SkyEng make a service and platform for learning foreign languages online and chose a remote business model for their company. SkyEng has about 800 employees, mostly teachers, but the team that directly creates the product also works entirely remotely.

Research on working from home

Even before the start of the pandemic, experts from Stanford and Ctrip, China's largest travel agency with about 16 thousand employees, conducted a two-year study from 2014-2016. They studied a large group of employees and all those whose birthday fell on an even date were sent to work from home, and those who were born on odd days were left in the office.

The results showed that employees who worked from home showed a significant increase in efficiency (about 13%); they stopped being late for the start of the working day and left earlier, took fewer days off and sick days, and were 50% less likely to quit. They valued estimated savings on office space plus efficiency gains at $2,000 per employee per month.

Communication in a distributed team

The key to successful remote working is constant communication. At Heliotrope Digital we use various tools to help with this, including Slack as an internal messenger, Jira and Asana for workflow & project collaboration. We also use Hubspot for client relationship management (CRM) which means staff across the organisation can see a history for individual customers and allows us to automate sales and follow ups.

Most teams hold daily meetings in which they discuss what has been done during the day as well as make a plan for the next few days. This helps you stay up to date and track your progress. It helps to set a time limit to go through the tasks, for example 20 minutes just to understand what you need to pay attention to, and then record updates and changes in the task tracker. By and large, these are traditional meetings, they just take place online, and like traditional meetings, they can easily overrun or be generally futile unless tightly controlled with specific objectives. An important principle here: all calls, conferences, and discussions should always take place with video, when possible.

In spite of all the convenience of online communication, live human communication is difficult to replace. Therefore, several times a year we meet up with our teams in Moscow, Frankfurt and Kiev. Plus, individual teams come to our office in London to work together on a project.

Tips for beginners

There are several tricks to remote working that our team has come up with experimentally which I'd like to share.

During video meetings, disable your own camera display. It seems like a small thing, but your own face on the screen is unexpectedly distracting, and turning it off helps you better focus directly on the conversation.

It is very important to have some kind of daily morning routine which helps you to switch from "home mode" to "work mode". Usually a trip to the office provides such a switch but, given this is often not possible working at a remote location, you need to come up with some kind of mandatory daily activity that will help you switch to your working, resourceful state. This could be changing into particular work clothes, or even having two pairs of slippers — work and home. :)

Changing clothes just before starting work also helps to switch and adjust your mood. When you work from home, the boundaries between work and non-work are very blurred. This often leads to my colleagues and me working too much, much more than we might have done in the office. So switching back to "home mode" is equally important.

Remote work as your company's competitive advantage

The most important advantage of remote work is a flexible approach to organising your life. And for many candidates, it can be a deciding factor in why they choose your company, and not a larger or more well-known organisation. This mode of work is not for everyone, but now more and more candidates are looking for opportunities to set up their work-life balance in an optimal way, and remote work can be an excellent way of doing this. For companies that provide this possibility to their employees, it can become a definitive competitive advantage.

▶ **Material provided**:

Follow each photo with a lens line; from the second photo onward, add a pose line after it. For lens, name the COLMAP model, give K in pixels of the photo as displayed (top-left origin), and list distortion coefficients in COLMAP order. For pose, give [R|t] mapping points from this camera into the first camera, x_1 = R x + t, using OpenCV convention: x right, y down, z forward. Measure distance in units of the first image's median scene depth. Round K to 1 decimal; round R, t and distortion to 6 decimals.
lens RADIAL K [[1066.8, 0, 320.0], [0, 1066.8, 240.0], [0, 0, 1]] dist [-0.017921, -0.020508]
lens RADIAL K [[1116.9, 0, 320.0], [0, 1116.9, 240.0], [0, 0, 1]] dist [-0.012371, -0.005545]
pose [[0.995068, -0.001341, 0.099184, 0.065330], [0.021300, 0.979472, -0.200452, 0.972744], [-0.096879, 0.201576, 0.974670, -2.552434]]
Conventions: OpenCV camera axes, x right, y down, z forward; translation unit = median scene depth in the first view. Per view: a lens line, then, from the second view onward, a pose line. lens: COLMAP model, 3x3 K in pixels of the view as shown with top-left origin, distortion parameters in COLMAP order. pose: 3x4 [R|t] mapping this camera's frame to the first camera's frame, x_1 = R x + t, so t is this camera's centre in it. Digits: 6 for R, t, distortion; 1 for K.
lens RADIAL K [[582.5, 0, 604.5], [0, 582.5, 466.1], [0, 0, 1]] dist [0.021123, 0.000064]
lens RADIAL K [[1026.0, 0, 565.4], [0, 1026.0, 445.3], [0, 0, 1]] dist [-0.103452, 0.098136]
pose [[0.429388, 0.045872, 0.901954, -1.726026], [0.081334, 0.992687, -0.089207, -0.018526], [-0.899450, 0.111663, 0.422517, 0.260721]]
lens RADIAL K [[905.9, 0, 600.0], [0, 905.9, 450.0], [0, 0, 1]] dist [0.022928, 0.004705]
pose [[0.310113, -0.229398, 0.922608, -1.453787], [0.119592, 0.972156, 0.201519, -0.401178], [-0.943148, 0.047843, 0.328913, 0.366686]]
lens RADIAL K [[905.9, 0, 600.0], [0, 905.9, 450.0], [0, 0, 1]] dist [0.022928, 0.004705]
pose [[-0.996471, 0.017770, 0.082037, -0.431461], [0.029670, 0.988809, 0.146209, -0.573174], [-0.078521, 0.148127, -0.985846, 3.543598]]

▶ **Problem statement**:
In the piece on remote working, do these statements agree with the text? Answer yes or no for each, and quote the words from the text that decide it.
(a) In the Stanford and Ctrip study, the employees born on odd days were sent to work from home.
(b) The Stanford and Ctrip study ran for two years.
(c) During video meetings, you should keep your own camera display on.

▶ **Solved problem**:
(a) No: "those who were born on odd days were left in the office."
(b) Yes: "conducted a two-year study from 2014-2016."
(c) No: "During video meetings, disable your own camera display."